=== Problem details ===
Without the pictures, copy all the entries below exactly.

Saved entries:
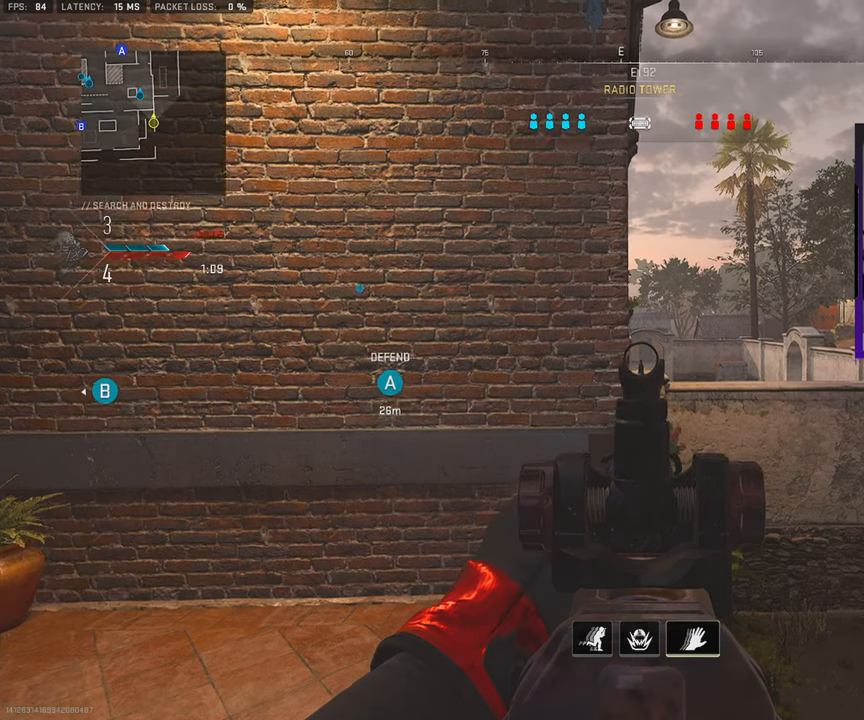
{"buttons": [], "left_stick": "center", "right_stick": "center", "events": [[333, "left_stick", "center"]]}
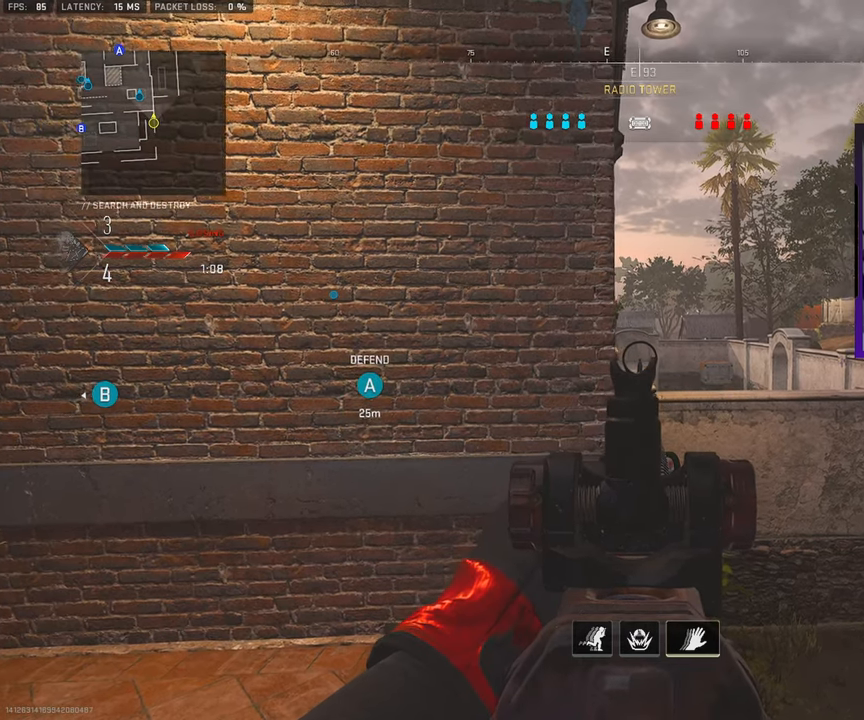
{"buttons": [], "left_stick": "down", "right_stick": "center", "events": [[283, "left_stick", "down"]]}
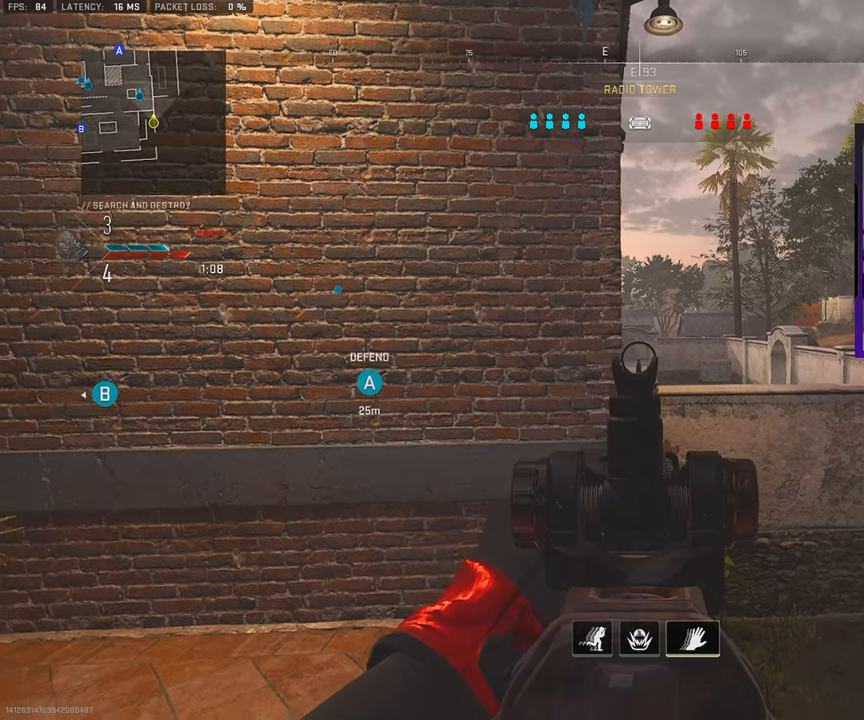
{"buttons": [], "left_stick": "center", "right_stick": "center", "events": [[283, "left_stick", "center"]]}
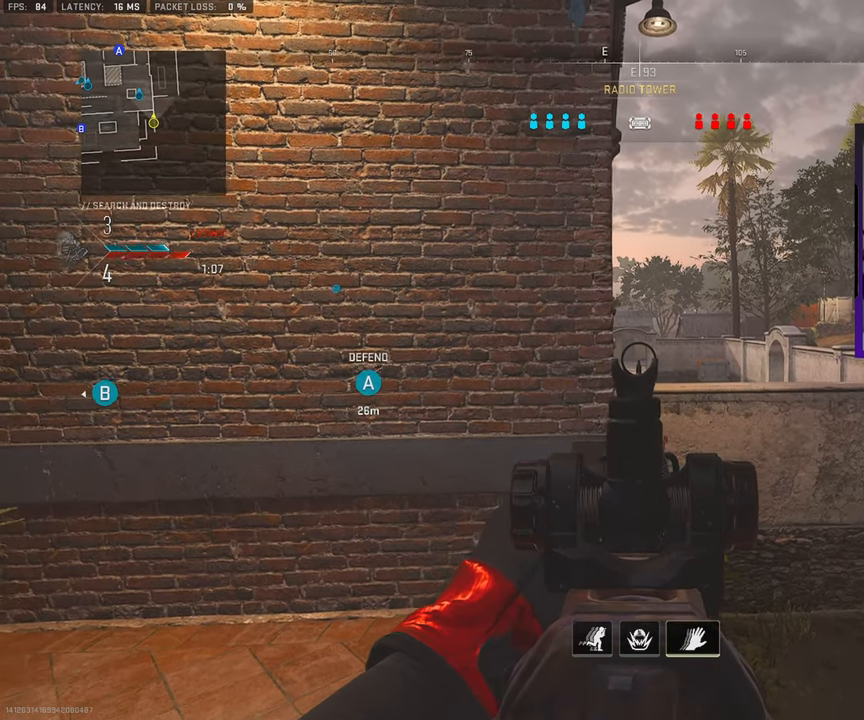
{"buttons": [], "left_stick": "up", "right_stick": "center", "events": [[167, "left_stick", "up"]]}
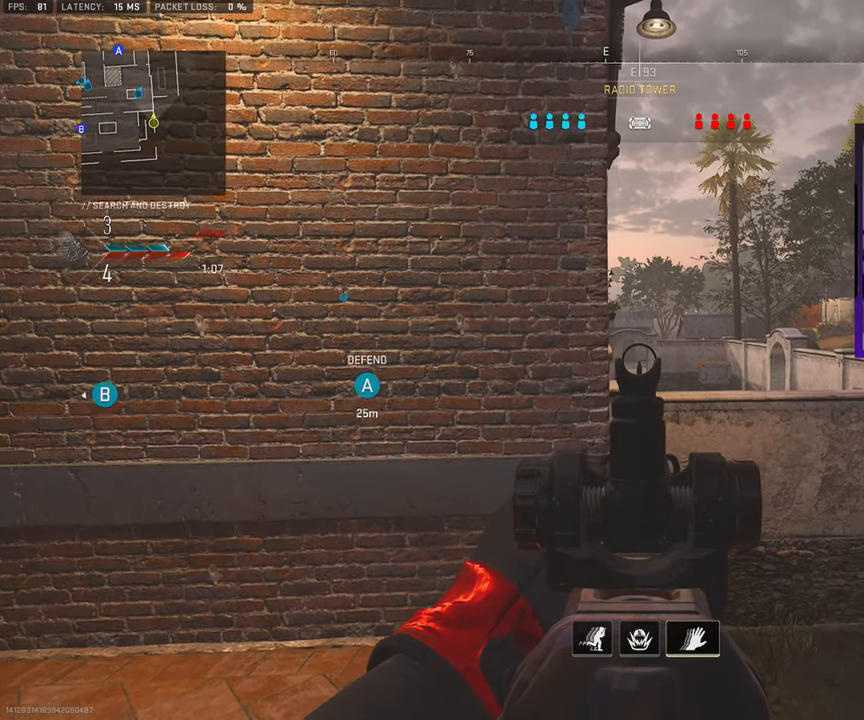
{"buttons": [], "left_stick": "center", "right_stick": "center", "events": [[450, "left_stick", "center"]]}
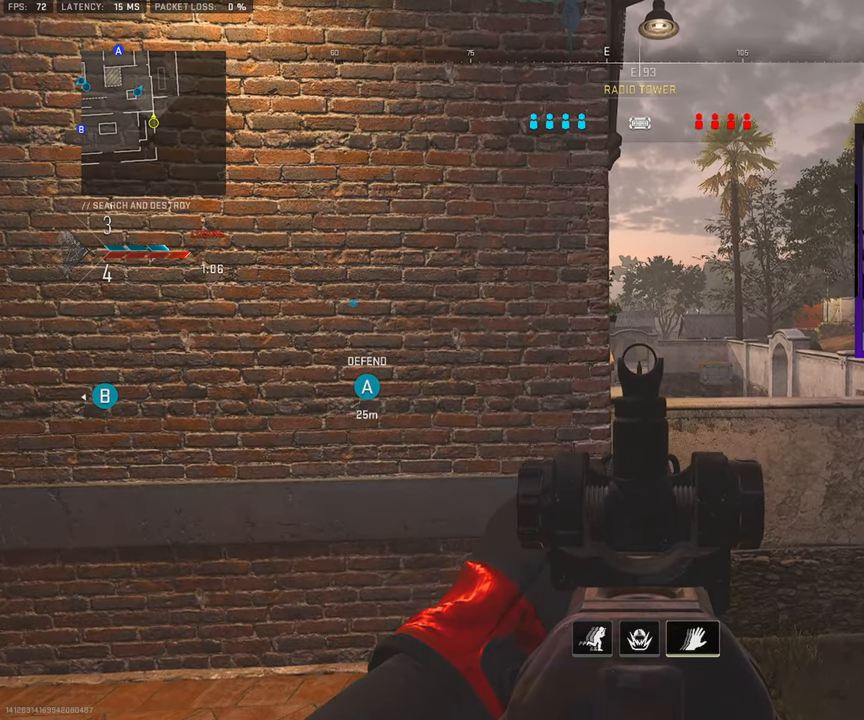
{"buttons": [], "left_stick": "down", "right_stick": "center", "events": [[117, "left_stick", "down"]]}
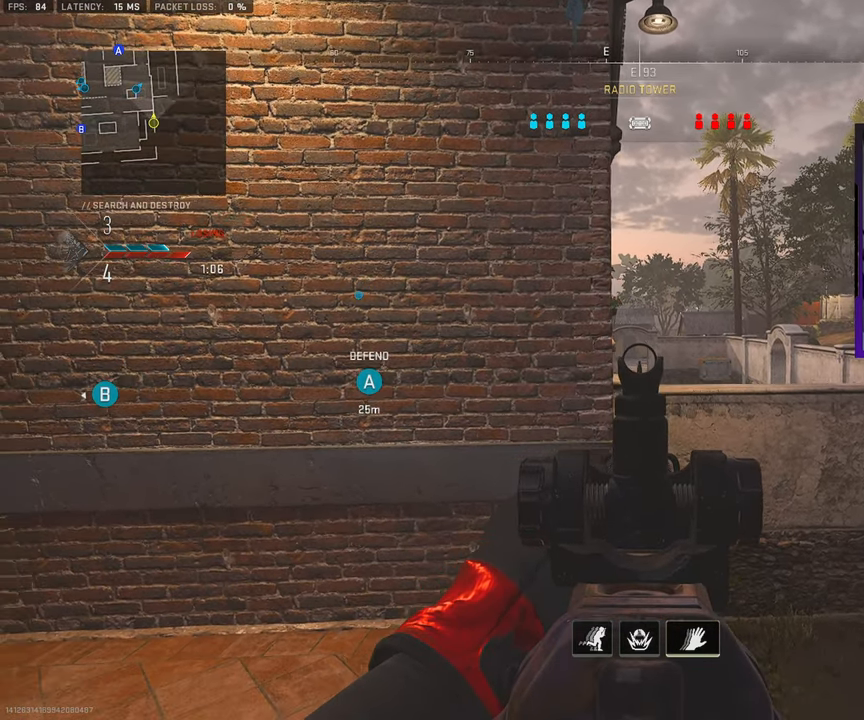
{"buttons": [], "left_stick": "center", "right_stick": "center", "events": [[500, "left_stick", "center"]]}
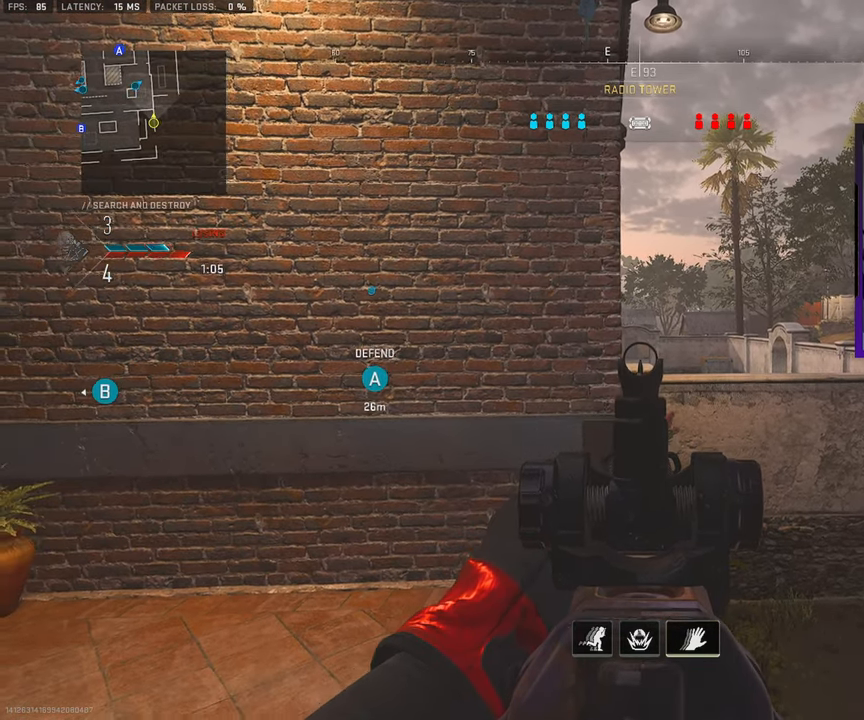
{"buttons": [], "left_stick": "up", "right_stick": "center", "events": [[367, "left_stick", "up"]]}
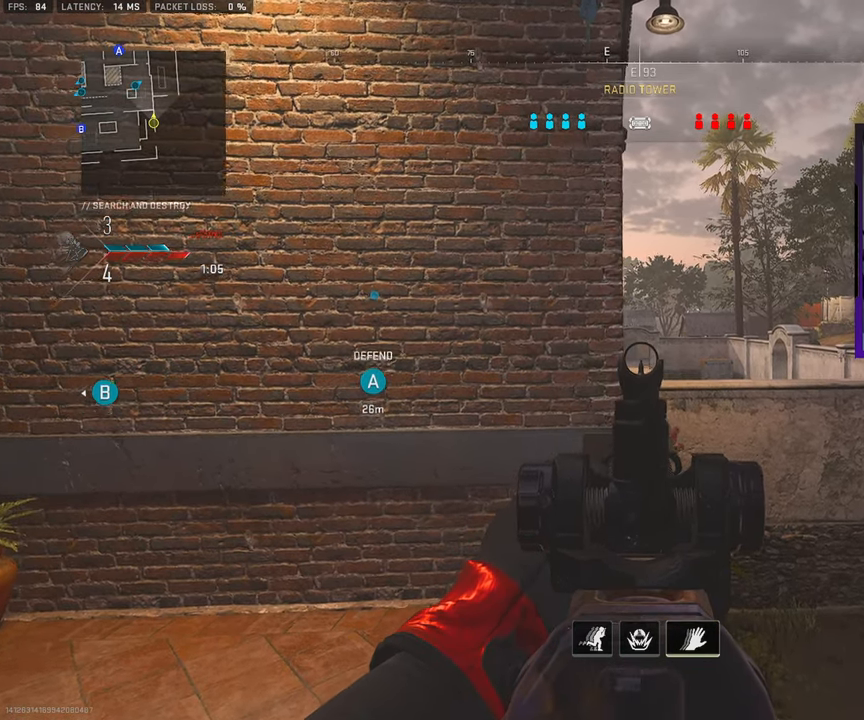
{"buttons": [], "left_stick": "up", "right_stick": "center", "events": []}
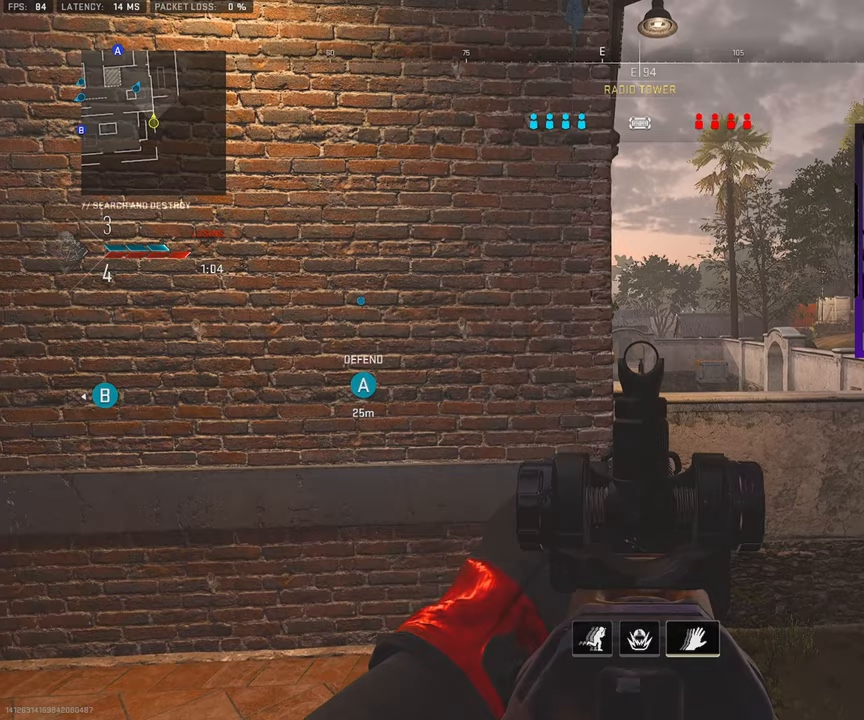
{"buttons": [], "left_stick": "up", "right_stick": "center", "events": [[83, "left_stick", "up-left"], [333, "left_stick", "up"]]}
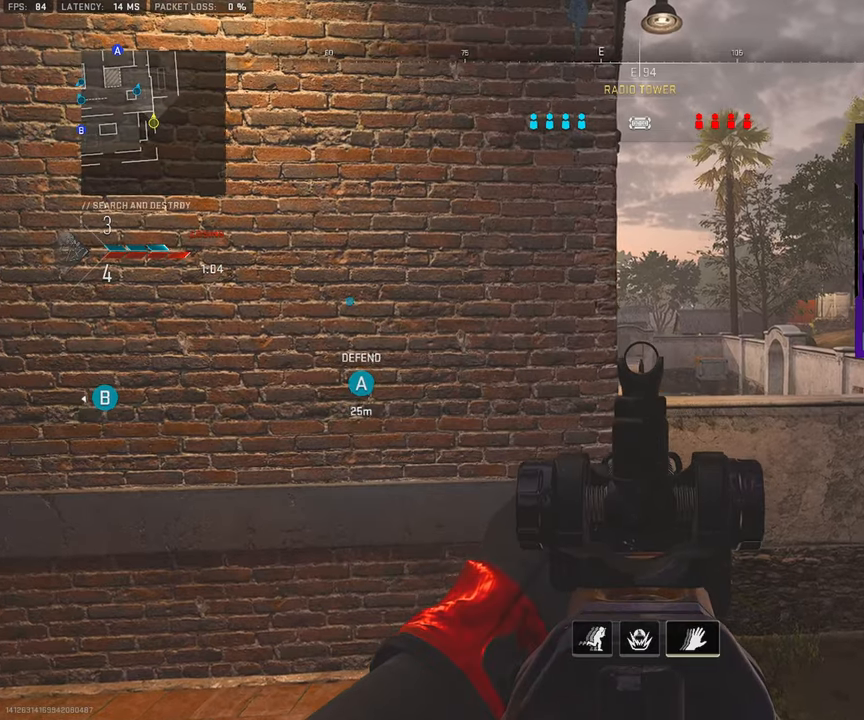
{"buttons": [], "left_stick": "down-right", "right_stick": "center", "events": [[117, "left_stick", "up-right"], [300, "left_stick", "down-right"]]}
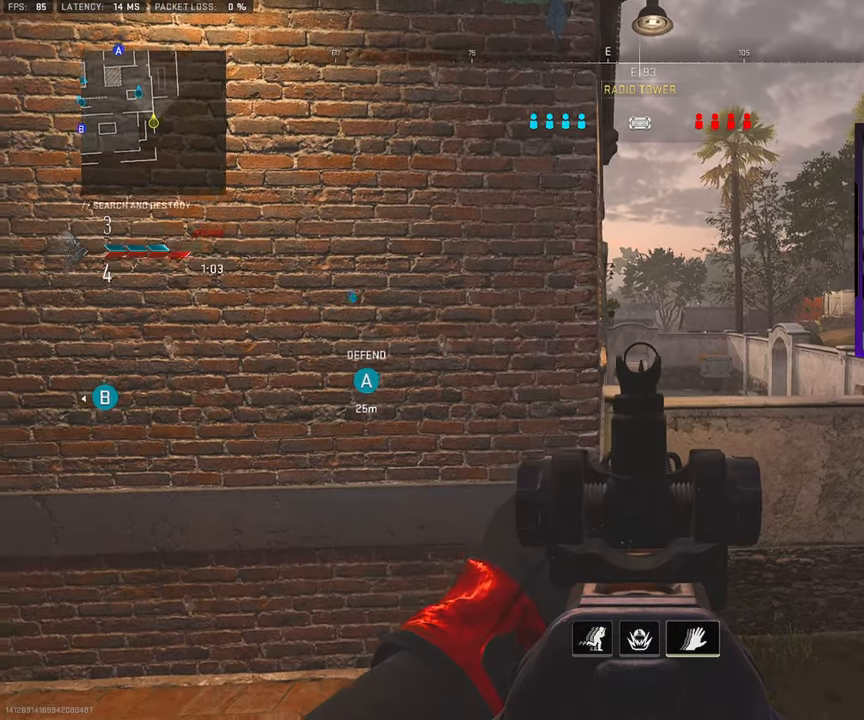
{"buttons": [], "left_stick": "center", "right_stick": "center", "events": [[17, "left_stick", "down"], [283, "left_stick", "down-left"], [467, "left_stick", "center"]]}
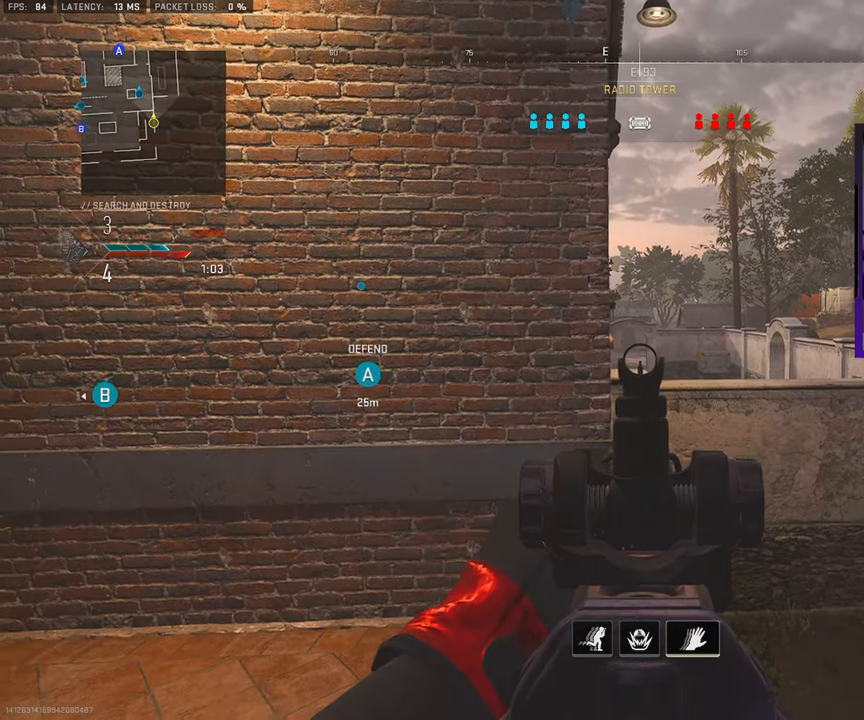
{"buttons": [], "left_stick": "up", "right_stick": "center", "events": [[133, "left_stick", "up"]]}
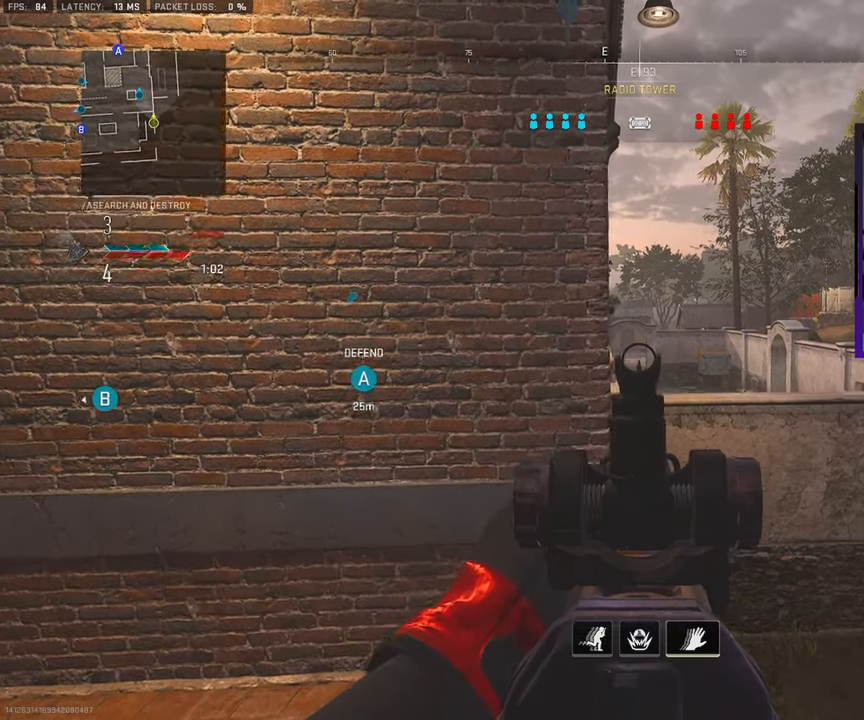
{"buttons": [], "left_stick": "up", "right_stick": "center", "events": []}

=== Response below ===
{"buttons": [], "left_stick": "center", "right_stick": "center", "events": [[333, "left_stick", "center"]]}
{"buttons": [], "left_stick": "down", "right_stick": "center", "events": [[283, "left_stick", "down"]]}
{"buttons": [], "left_stick": "center", "right_stick": "center", "events": [[283, "left_stick", "center"]]}
{"buttons": [], "left_stick": "up", "right_stick": "center", "events": [[167, "left_stick", "up"]]}
{"buttons": [], "left_stick": "center", "right_stick": "center", "events": [[450, "left_stick", "center"]]}
{"buttons": [], "left_stick": "down", "right_stick": "center", "events": [[117, "left_stick", "down"]]}
{"buttons": [], "left_stick": "center", "right_stick": "center", "events": [[500, "left_stick", "center"]]}
{"buttons": [], "left_stick": "up", "right_stick": "center", "events": [[367, "left_stick", "up"]]}
{"buttons": [], "left_stick": "up", "right_stick": "center", "events": []}
{"buttons": [], "left_stick": "up", "right_stick": "center", "events": [[83, "left_stick", "up-left"], [333, "left_stick", "up"]]}
{"buttons": [], "left_stick": "down-right", "right_stick": "center", "events": [[117, "left_stick", "up-right"], [300, "left_stick", "down-right"]]}
{"buttons": [], "left_stick": "center", "right_stick": "center", "events": [[17, "left_stick", "down"], [283, "left_stick", "down-left"], [467, "left_stick", "center"]]}
{"buttons": [], "left_stick": "up", "right_stick": "center", "events": [[133, "left_stick", "up"]]}
{"buttons": [], "left_stick": "up", "right_stick": "center", "events": []}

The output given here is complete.